↓↓↓

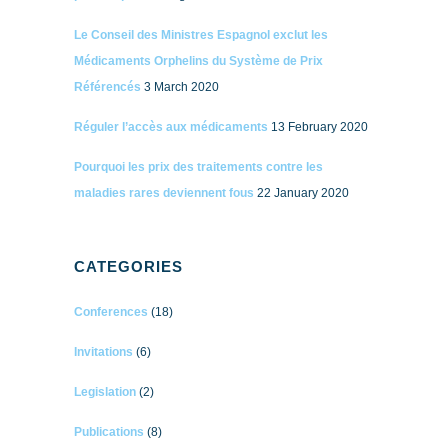
Le Conseil des Ministres Espagnol exclut les
Médicaments Orphelins du Système de Prix
Référencés
3 March 2020
Réguler l’accès aux médicaments
13 February 2020
Pourquoi les prix des traitements contre les
maladies rares deviennent fous
22 January 2020
CATEGORIES
Conferences
(18)
Invitations
(6)
Legislation
(2)
Publications
(8)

↑↑↑

> [Task]
In the copy, omit the pictures and give every line of the data exactly.

> [Result of the exercise]
Le Conseil des Ministres Espagnol exclut les
Médicaments Orphelins du Système de Prix
Référencés
3 March 2020
Réguler l’accès aux médicaments
13 February 2020
Pourquoi les prix des traitements contre les
maladies rares deviennent fous
22 January 2020
CATEGORIES
Conferences
(18)
Invitations
(6)
Legislation
(2)
Publications
(8)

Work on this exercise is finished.